SHARMINI PERIES: Now, very strange in all of this is the Podemos party’s lack of involvement in this debate and discussion. Now, why is that taking place? Why is Podemos, although they have the city of Barcelona and we have a Podemos mayor in Barcelona, and yet they seem to be clearly staying out of the debate. Why?

SEBASTIAAN FABER: For Podemos and generally for parties on the left this is a very difficult question, in part because it has shifted the axis of the political debate. Podemos’s strength is a more traditional left-right axis where it can decry and denounce the corruption of the right-wing political parties. It can diagnose the, the tiredness of the old two political parties of the two party system, and it can put the finger on all kinds of social problems in Spain that have to do with cutbacks, the state of public health, the state of public education, the state of politics altogether. So in this traditional left-right division, Podemos is really strong because it has as a strong progressive agenda. What the conflict in Catalonia has done, it has shifted the axis to either centralist Spaniard or you’re a Catalan aspiring toward independence.

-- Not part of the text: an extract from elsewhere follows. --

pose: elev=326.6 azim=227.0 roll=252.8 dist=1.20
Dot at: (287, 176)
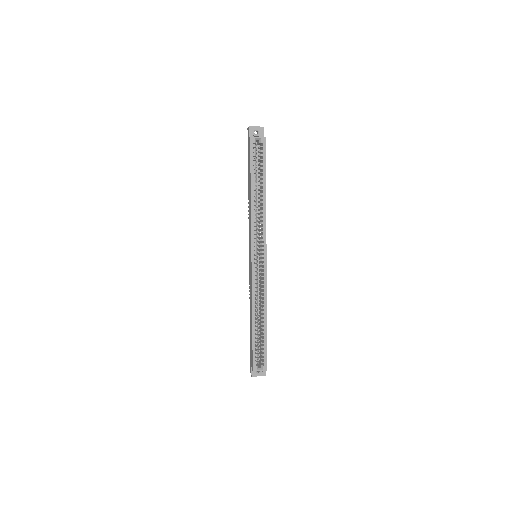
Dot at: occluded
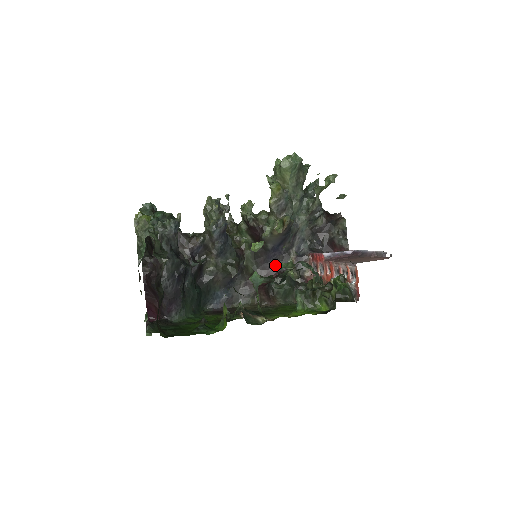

And like I said, both sides mix left and right. Both sides, this axis cuts across transversely the left-right debate, which means for a party like Podemos that every time they pay lip service in some way to the Catalan independence movement or merely to the right of self-determination of the Catalans, they lose support in the rest of Spain even among the left. Every time they pay lip service to centralist ideologies or to the notion that, well, Spain is better off if Catalonia stays within it, you’re liable to lose support in Catalonia among the pro-independence left. So it’s a very hard landscape to navigate, and you could really say that the right-wing parties both in Madrid and in Barcelona have taken, have received a lot of advantage from the shifting of the axis that has directly damaged the electoral prospects of the left, especially of a party like Podemos.

SHARMINI PERIES: Interesting predicament. Sebastiaan, I thank you so much for joining us today.

SEBASTIAAN FABER: Sure.

SHARMINI PERIES: You’ve really explained quite a few things in the short time, so I thank so much, and we’ll look forward to having you back.

SEBASTIAAN FABER: My pleasure.

SHARMINI PERIES: And thank you for joining us here on the Real News Network.